Please contact the听PCI Compliance Specialist听with any questions or to obtain a copy of PCI Compliance Requirements for your department.
- Any organization that is processing credit or credit cards
- Employees who handle payment card data in preson at the point of sale, through mail orders, telephone orders, or online via an e-commerce website
- All employee(s) who receive or transmit cardholder data physically on a paper form or electronically on an e-commerce site
- Employee(s) that utilize a system that processes or stores cardholder data
- Employee(s) that use a device connected to other systems that process or store cardholder data
The outcome of PCI non-compliance will severely impact the University and its Stakeholders. The incident will have the following result:
- If a breach occurs and the merchant or 香港六合彩资料 is found to be non-compliant, the individual card brands can assess fines up to $500,000 per breach.
- 香港六合彩资料 will be responsible for notifying all victims. And the card brands may require the University to pay card replacement costs or reimburse all fraudulent purchases.
- A forensic investigation may be required and conducted by a PCI-approved firm.
- The card brand may require 香港六合彩资料 to validate as a Level 1 merchant, which brings increased assessment requirements and costs. In addition, the monthly fee per department will vary on the volume of transactions per year.

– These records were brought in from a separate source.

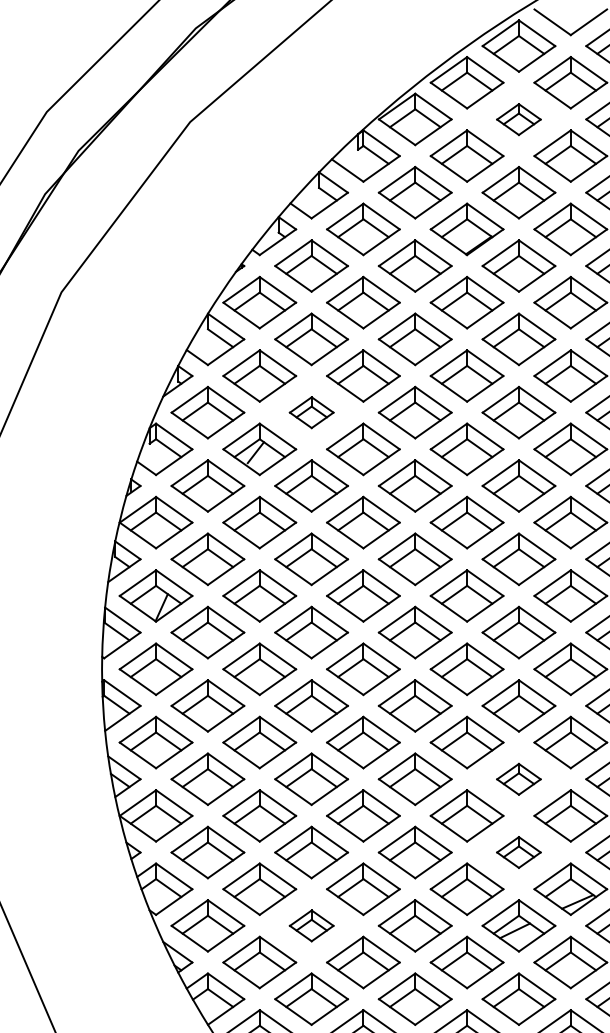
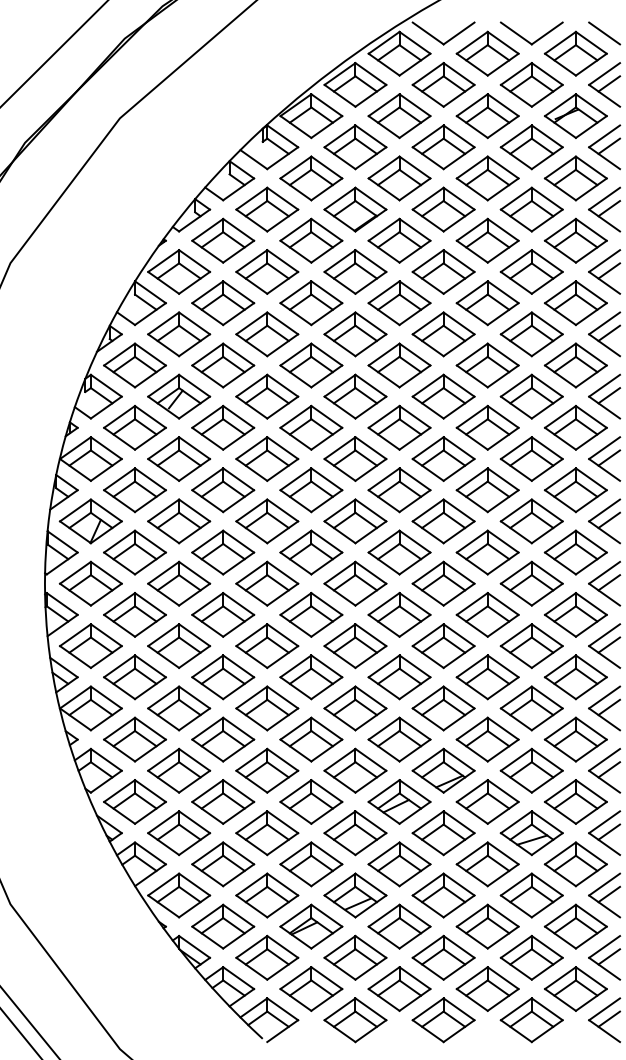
part: (518, 119) -> (399, 116), size x1.67
part: (311, 412) -> (223, 365), size x1.67
part: (518, 779) -> (399, 677), size x1.67
part: (518, 852) -> (399, 739), size x1.67
part: (311, 925) -> (223, 801), size x1.67

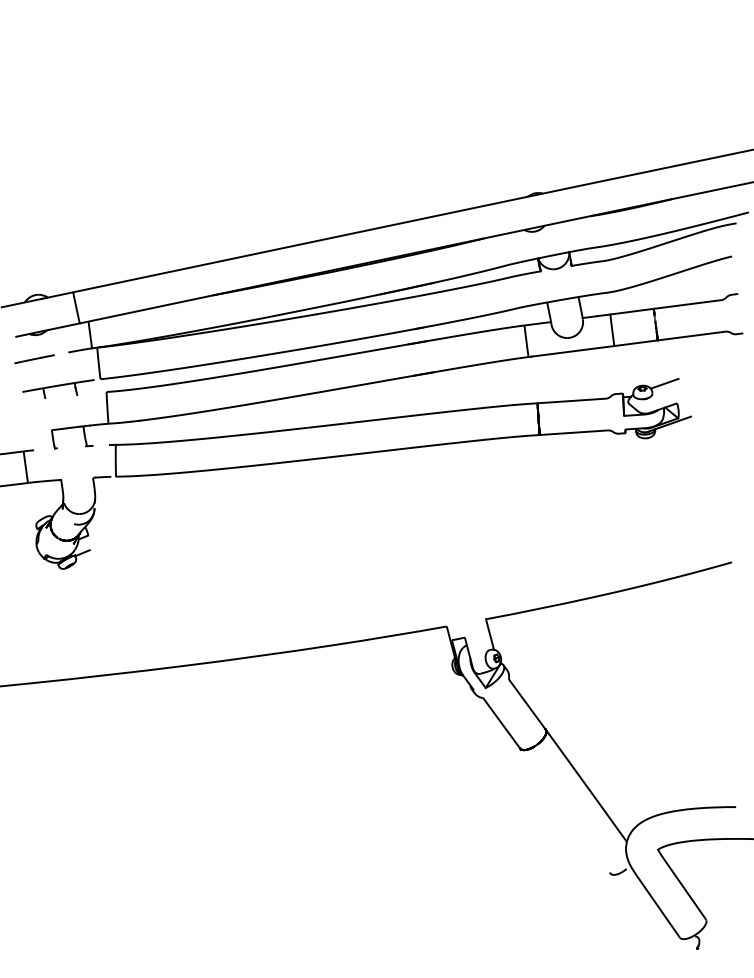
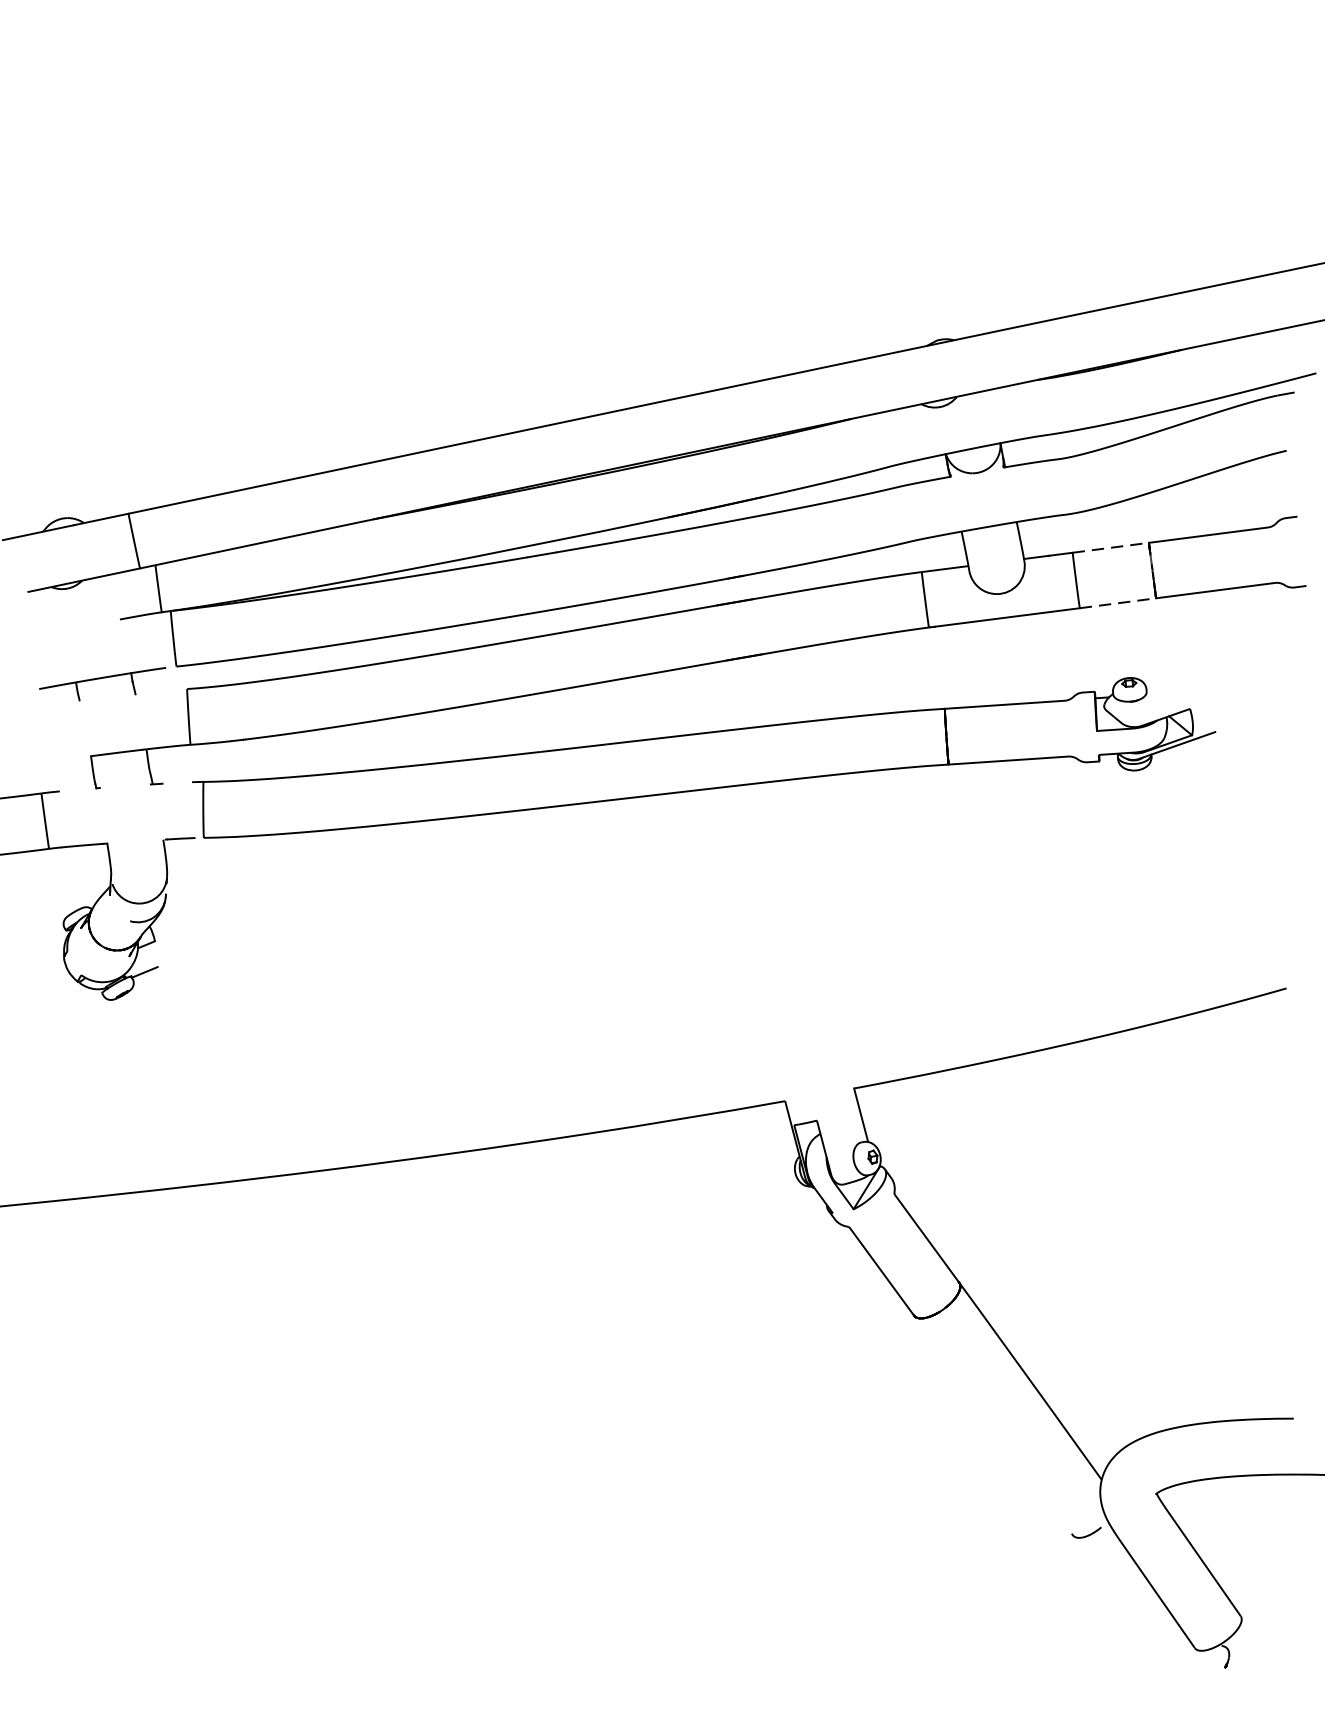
line: (632, 311) -> (1111, 547), solid -> dashed
line: (636, 343) -> (1118, 603), solid -> dashed
line: (34, 359) -> (60, 631), removed
line: (664, 383) -> (1167, 674), removed

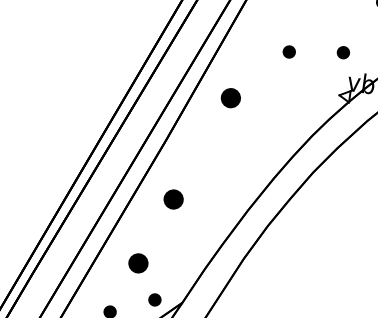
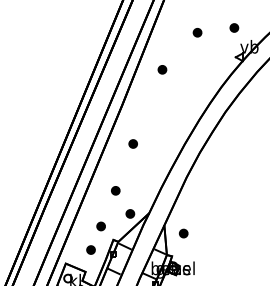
part: (231, 97) -> (162, 69), size x0.62
part: (172, 198) -> (132, 143), size x0.62
part: (138, 263) -> (115, 190), size x0.62

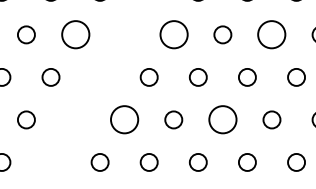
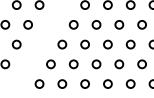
circle: (74, 34) -> (27, 24), size x0.62
circle: (173, 34) -> (73, 24), size x0.62
circle: (272, 34) -> (119, 24), size x0.62
circle: (123, 120) -> (50, 64), size x0.62
circle: (222, 120) -> (96, 64), size x0.62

- The card brands can also remove 香港六合彩资料's ability to accept and process cards or charge higher processing fees.
- The reputational damage and loss of trust from customers who may not want to do business with the University again due to lack of security will devastate our industry.
The PCI DSS rules and regulations are mandatory for all merchants and employees with access to cardholder data. Therefore, compliance at 香港六合彩资料 is compulsory and must be administered and adhered to daily. If a merchant or employee (s) violates the PCI DSS rules, the Controller's Office may terminate the department's merchant account.
香港六合彩资料 Visitor's Log
All merchant departments that have payment card terminals are required to keep a current听Visitor Log听with the terminal, which is used to maintain a physical audit trail of visitor activity to the facility where cardholder data is transmitted.
香港六合彩资料 Daily Use/Tamper Log
All merchant departments with payment card terminals are required to protect these devices and to physically inspect them for tampering or device substitution with听this form.
Clover Role & Designation Form
All Merchants that have employees that require access to their department's Clover Flex terminal must submit this form, which assists the PCI Compliance Specialist in assigning individuals access to the department's Clover Flex.听This form must be signed by a supervisor.
At the end of every calendar year, PCI DSS requires the Office of Finance to collect Self-Assessment Questionnaires (SAQs) from each merchant on campus. The SAQs may be found on the听听website.
Bank of America and CampusGuard representatives notifies the Office of Finance about SAQ specifics, due dates, and completion requirements. The PCI Compliance Specialist will be in touch with each merchant department with these specifics annually.
All cashiering transactions performed by University departments must be processed through the Cashiering Office in the Office of Finance. Departments responsible for collecting money must adhere to all applicable state and University policies and procedures.
Please visit our听Departmental Deposit听page for requirements and details on reconciliation reporting and revenue deposits.
Identity Theft Information
A Red Flag is a transaction that a reasonable person should suspect that they may be interacting with an individual using someone else's identity. Learn how to protect yourself and others from crime.